Zobacz też: CBA w POSUM-ie
Ze względu na wątpliwości POSUM zlecił wycenę sprzętu biegłemu rzeczoznawcy. – Opinię POSUM otrzymał w ubiegłym tygodniu. Obecnie jest w trakcie jej weryfikacji – twierdzi Magdalena Pietrusik–Adamska, dyrektor Wydziału Zdrowia i Spraw Społecznych. I przypomina, że zakup nastąpił w trzech postępowaniach.

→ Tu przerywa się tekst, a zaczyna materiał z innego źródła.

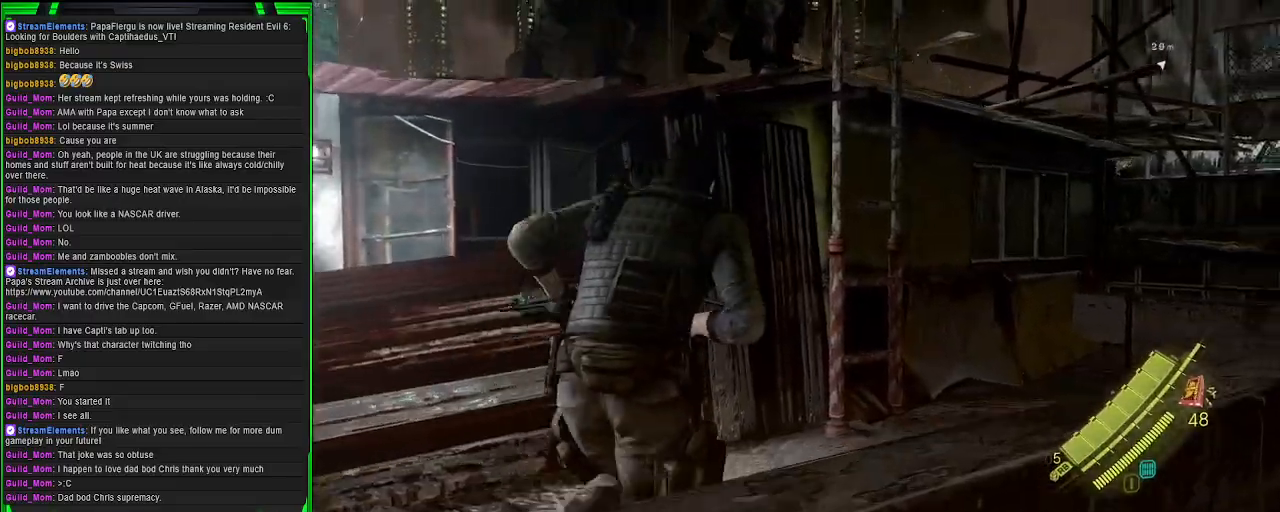
{"buttons": ["CROSS"], "left_stick": "up", "right_stick": "center", "events": []}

Pierwsze postępowanie dotyczy zakupu sprzętu do endoskopii (dzierżawa od firmy Olympus Polska). Tutaj ceny zbieżne z obowiązującymi na rynku. Kolejna umowa z firmą MedFinance obejmuje zakup na raty urządzeń do medycyny estetycznej. Ich koszt to 689 tys. zł. – Według biegłego cena została zawyżona o 37 procent – mówi Pietrusik-Adamska.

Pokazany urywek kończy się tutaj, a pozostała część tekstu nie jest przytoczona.